Relevance Flashcards
Can the state rebut the character trait of the defendant when the defendant offers character evidence pertaining to the witness in his defense?
Contrary to the federal rule, the Florida rule does not allow the prosecution to rebut with the defendant’s character trait when the defendant offers a victim’s character trait. For example, if, in a homicide case, the defendant offers evidence of the victim’s character trait of violence to support a claim of self-defense, the prosecution may not rebut with evidence of the defendant’s character trait for violence. It may only rebut with evidence of victim’s character trait of peacefulness.
What is the Williams rule?
In Florida, similar fact evidence of other crimes, wrongs, or acts is admissible under the Williams rule when relevant to prove a material fact in issue like identity, preparation, motive, intent, opportunity, plan, absence of mistake or accident, or knowledge (e.g., MIMIC evidence). A material fact is not at issue simply because it relates to an element of the charged crimes and the defendant has pled not guilty.
Striking similarity standard
“Striking similarity” standard when other act used to establish identity. If the purpose of introducing such evidence is to prove identity, a general similarity will not render the similar act admissible. Instead, there must be “identifiable points of similarity” that establish, when also considering dissimilarities, a “sufficiently unique pattern of criminal activity.
By contrast, if the purpose of introducing such evidence is to prove motive, there is, of course, no requirement that the nature or facts surrounding the other crimes, wrongs, or acts be similar to the charged offense.
The Williams rule and Criminal sexual battery and child molestation.
The Williams rule also applies in criminal cases involving sexual battery and child molestation (but not in other sex offense cases) to allow the admission of evidence of the defendant’s commission of other similar crimes, wrongs, or acts of sexual battery or child molestation. This evidence may be considered for its bearing on any matter to which it is relevant, but it is inadmissible when relevant solely to prove bad character or propensity.
This is unlike FRE 413–415, which permit such acts to be admitted in various types of sex offense cases, criminal and civil, and which permit the evidence to be admitted to show propensity. If such evidence is admitted in Florida, the court must charge the jury on the limited purpose for which the evidence is to be considered.
Notice in Williams rule evidence
At least 10 days before trial, the state must give a defendant notice of its intent to use evidence of other crimes, wrongs, or acts. This notice must describe the acts the state seeks to admit as evidence with particularity. The court will then hold a hearing to determine the admissibility of the acts. Unlike the federal rule, no notice is required for use of such evidence for impeachment or rebuttal of defendant’s character witnesses.
Burden of proof that other acts are admissible
Florida requires a judicial finding that the other acts are supported by clear and convincing evidence to be admissible.

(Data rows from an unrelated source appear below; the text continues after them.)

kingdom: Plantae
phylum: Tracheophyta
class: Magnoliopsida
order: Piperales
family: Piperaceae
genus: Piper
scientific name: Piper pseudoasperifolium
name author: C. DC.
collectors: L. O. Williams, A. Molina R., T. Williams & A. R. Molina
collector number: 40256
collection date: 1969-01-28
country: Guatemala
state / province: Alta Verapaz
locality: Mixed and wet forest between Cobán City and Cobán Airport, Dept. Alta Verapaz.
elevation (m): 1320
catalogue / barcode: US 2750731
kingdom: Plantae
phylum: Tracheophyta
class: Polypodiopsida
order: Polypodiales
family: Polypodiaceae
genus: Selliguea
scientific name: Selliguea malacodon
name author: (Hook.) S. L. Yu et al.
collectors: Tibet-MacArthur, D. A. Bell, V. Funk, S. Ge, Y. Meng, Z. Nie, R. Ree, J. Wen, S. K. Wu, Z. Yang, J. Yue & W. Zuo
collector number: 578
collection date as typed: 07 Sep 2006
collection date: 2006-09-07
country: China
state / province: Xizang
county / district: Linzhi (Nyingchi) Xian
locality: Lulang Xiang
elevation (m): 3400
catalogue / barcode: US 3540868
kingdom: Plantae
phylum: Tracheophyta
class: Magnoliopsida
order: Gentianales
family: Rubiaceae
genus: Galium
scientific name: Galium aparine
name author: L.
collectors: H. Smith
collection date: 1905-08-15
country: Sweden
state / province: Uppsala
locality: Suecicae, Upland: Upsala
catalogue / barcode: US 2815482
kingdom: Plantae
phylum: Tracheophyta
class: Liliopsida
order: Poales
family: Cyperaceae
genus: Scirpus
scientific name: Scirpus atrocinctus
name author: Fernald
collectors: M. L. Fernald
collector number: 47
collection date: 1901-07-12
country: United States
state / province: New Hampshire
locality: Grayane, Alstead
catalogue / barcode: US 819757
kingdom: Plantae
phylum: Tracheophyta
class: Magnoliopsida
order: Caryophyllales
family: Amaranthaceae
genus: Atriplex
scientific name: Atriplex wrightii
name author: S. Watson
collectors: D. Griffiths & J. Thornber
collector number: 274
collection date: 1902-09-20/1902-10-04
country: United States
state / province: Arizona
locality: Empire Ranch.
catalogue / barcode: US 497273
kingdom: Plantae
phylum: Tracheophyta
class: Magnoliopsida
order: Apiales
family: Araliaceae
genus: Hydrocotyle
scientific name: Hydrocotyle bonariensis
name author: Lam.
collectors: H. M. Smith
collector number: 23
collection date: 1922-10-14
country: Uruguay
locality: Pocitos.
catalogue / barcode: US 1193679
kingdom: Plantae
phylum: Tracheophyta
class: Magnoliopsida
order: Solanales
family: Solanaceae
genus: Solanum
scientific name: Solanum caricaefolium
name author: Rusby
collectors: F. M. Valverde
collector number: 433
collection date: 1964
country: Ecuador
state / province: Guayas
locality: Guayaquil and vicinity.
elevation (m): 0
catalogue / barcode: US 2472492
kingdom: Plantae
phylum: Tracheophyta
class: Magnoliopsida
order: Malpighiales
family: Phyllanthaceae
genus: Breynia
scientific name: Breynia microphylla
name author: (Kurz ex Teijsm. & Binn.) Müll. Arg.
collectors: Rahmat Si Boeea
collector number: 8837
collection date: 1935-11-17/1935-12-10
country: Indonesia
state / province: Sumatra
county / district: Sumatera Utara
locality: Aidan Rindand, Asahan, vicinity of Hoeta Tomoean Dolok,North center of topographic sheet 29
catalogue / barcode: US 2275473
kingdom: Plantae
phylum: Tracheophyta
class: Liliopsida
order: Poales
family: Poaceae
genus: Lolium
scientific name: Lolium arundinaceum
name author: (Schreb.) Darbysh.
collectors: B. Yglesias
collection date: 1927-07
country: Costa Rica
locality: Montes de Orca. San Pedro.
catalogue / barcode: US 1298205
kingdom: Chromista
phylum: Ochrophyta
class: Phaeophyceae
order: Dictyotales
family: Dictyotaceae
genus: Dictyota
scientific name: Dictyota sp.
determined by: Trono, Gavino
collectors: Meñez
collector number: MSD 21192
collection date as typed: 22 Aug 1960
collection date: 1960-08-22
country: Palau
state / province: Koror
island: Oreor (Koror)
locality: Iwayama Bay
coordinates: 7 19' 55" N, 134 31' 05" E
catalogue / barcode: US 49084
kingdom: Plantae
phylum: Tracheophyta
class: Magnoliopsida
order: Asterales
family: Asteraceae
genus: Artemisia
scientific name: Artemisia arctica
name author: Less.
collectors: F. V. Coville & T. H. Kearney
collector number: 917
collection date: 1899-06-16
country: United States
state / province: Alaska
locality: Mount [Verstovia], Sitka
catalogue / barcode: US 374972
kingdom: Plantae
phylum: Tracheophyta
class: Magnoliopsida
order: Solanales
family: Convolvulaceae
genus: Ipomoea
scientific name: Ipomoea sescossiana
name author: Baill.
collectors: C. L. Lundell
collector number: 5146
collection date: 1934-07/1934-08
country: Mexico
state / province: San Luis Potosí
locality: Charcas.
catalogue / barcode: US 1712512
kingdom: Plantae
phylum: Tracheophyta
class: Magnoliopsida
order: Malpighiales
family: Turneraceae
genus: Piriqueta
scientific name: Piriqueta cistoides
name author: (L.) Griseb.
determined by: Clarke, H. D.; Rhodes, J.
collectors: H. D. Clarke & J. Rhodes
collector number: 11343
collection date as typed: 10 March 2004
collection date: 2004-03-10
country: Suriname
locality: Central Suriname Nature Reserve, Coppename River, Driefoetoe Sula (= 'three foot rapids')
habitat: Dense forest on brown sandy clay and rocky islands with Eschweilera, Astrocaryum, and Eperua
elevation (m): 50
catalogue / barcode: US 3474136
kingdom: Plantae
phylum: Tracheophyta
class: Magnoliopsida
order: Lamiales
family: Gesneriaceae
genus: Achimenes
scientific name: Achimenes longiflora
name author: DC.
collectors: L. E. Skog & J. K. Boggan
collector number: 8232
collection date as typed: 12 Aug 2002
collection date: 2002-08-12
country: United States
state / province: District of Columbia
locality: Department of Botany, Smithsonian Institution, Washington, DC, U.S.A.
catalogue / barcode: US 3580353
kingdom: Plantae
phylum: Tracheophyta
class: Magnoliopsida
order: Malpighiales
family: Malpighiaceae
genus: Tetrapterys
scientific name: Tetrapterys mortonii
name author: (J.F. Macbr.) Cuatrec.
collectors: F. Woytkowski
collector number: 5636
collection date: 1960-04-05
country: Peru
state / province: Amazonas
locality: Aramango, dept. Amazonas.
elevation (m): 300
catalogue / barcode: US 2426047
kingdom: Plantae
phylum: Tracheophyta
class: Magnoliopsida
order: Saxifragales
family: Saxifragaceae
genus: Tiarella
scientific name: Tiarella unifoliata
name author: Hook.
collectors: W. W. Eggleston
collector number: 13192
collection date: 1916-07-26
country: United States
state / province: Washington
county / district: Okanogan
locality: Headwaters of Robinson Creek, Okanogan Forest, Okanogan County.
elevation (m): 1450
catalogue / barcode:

For a party to meet the clear and convincing standard, the evidence must “be of such weight that it produces in the mind of the trier of fact a firm belief or conviction, without hesitancy, as to the truth of the allegations sought to be established.
(Federal requires preponderance of the evidence)
Reverse Williams Rule
Civil as well as criminal defendants may offer evidence of other acts of a third party to at least suggest that the third party, rather than the defendant, committed the crime or tort. Often, this is accomplished by showing that the modus operandi of the third party in committing the other act is strikingly similar to the crime with which the defendant has been charged. Under the Federal Rules, this approach is known as a “reverse 404(b) defense”; Florida refers to it as the “reverse Williams rule.”
Habit evidence
The Florida rule does not mention a person’s habit, but only “the routine practice of an organization,” which, like the federal rule, may be admitted without corroboration and without an eyewitness’s presence.
Florida courts, however, have admitted evidence of a person’s habit under the common-law exception. Evidence of a person’s habit is admissible to corroborate other evidence that shows the habit occurred at a relevant time, but, unlike the federal rule, it is not admissible as direct evidence without corroboration.